§ Records drawn from a dataset:
# # # # # # #

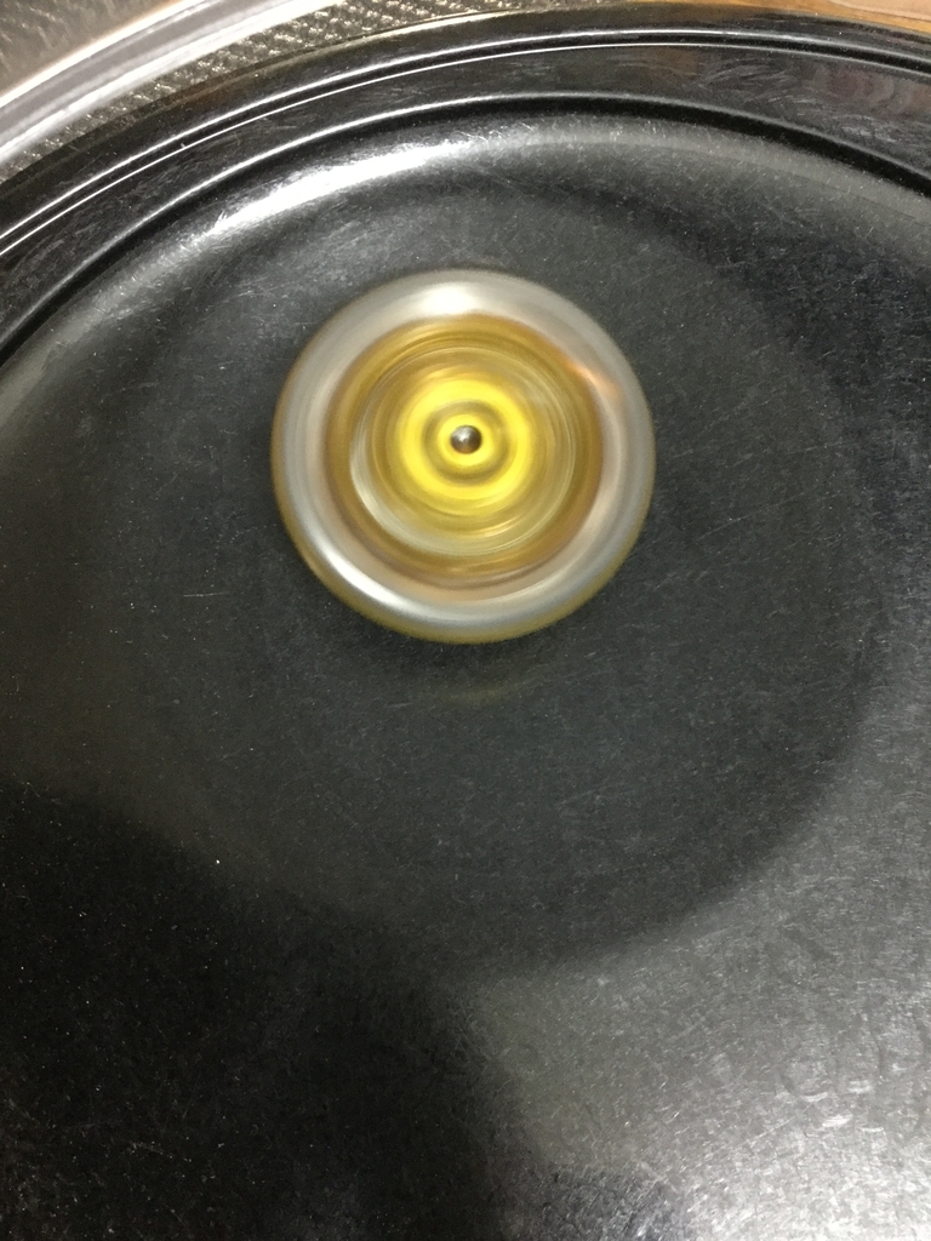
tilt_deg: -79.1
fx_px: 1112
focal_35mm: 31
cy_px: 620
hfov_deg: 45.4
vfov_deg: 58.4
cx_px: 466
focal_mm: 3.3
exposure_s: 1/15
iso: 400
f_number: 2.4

# # # # # # #

§ About this task: Would you retype all the lines shown above, exactly as written and without any picture?

§ Task output:
tilt_deg: -79.1
fx_px: 1112
focal_35mm: 31
cy_px: 620
hfov_deg: 45.4
vfov_deg: 58.4
cx_px: 466
focal_mm: 3.3
exposure_s: 1/15
iso: 400
f_number: 2.4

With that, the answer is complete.